To avoid these issues, flushing of that internal buffer is disabled while the current WAL is sent to a REPLICA instance. To get all the data necessary for the synchronization, the replication thread reads the content directly from the WAL file, then reads how many bytes are written in the buffer and copies the data to another location. Then the flushing is enabled again, and the transaction is replicated using the copied buffer. Because the access to the internal buffer was not blocked, new data can be written. The content of the buffer (including any new data) is then written in a new WAL file that will be sent in the next synchronization process.

Fixing timestamp consistency

Timestamps are used to compare the state of the REPLICA instance in comparison to the MAIN instance.

At first, we used the current timestamp without increasing its value for global operations, like creating an index or creating a constraint. By using a single timestamp, it was impossible to know which operations the REPLICA had applied because sequential global operations had the same timestamp. To avoid this issue, a unique timestamp is assigned to each global operation.
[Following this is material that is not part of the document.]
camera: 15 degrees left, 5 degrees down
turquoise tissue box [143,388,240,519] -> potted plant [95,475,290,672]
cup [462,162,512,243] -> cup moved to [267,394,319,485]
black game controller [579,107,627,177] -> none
As replicas allow read queries, each of those queries was assigned with its own timestamp. Those timestamps caused issues when the replicated write transactions were assigned an older timestamp. A read transaction would return different data from the same read query if a transaction was replicated between those two read transactions which obstructed the snapshot isolation. To avoid this problem, the timestamp on REPLICA instances isn't increased because the read transactions don't produce any changes, so no deltas need to be timestamped.

Incompatible instances

To avoid issues when the durability files of two different database instances are stored in the same folder, a unique ID is assigned to each storage instance. The same ID is then assigned to the durability files. Replication uses the instance ID to validate that the files and the database are compatible.
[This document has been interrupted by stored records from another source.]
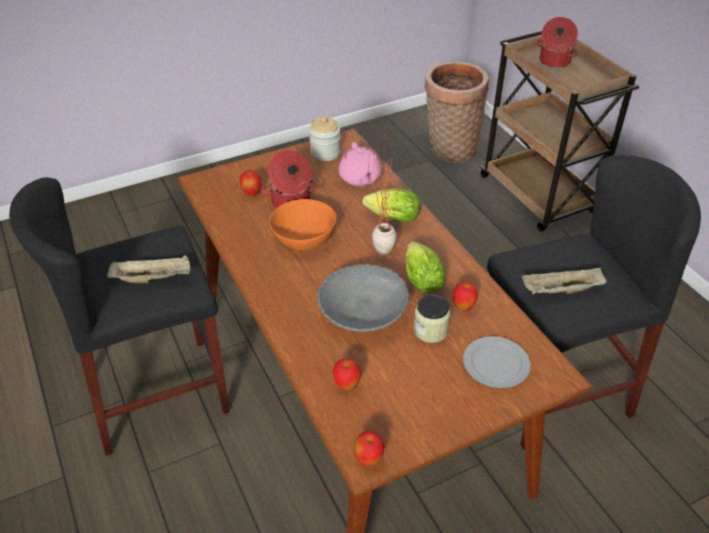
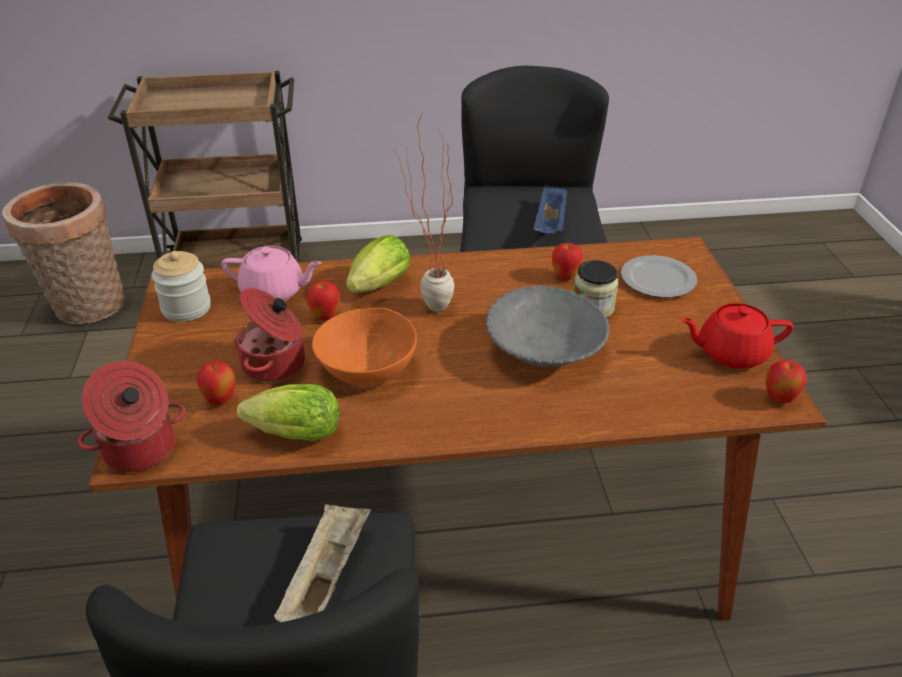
camera: 70 degrees left, 5 degrees down
apple [332,359,361,391] -> apple moved to [306,281,339,321]
lettuce [406,241,446,293] -> lettuce moved to [237,384,339,441]
beige tray [522,267,607,294] -> blue tray [533,185,568,233]
cooking pot [537,17,578,68] -> cooking pot moved to [78,361,185,472]
none -> red teapot [680,303,794,369]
A unique ID epoch_id is also assigned each time an instance is run as the MAIN instance in the replication cluster to check if the data is compatible for replication. The epoch_id is necessary when the original MAIN instance fails, a REPLICA instance becomes a new MAIN, and after some time, the original MAIN instance is brought back online. If no transactions were run on the original MAIN instance, the difference in timestamps will indicate that it is behind the new MAIN, and it would be impossible to set the original MAIN-REPLICA relationship. But if the transactions were run on the original MAIN after it was brought back online, the timestamp would be of no help, but the epoch_id would indicate incomparability, thus preventing the original MAIN from reclaiming its original role.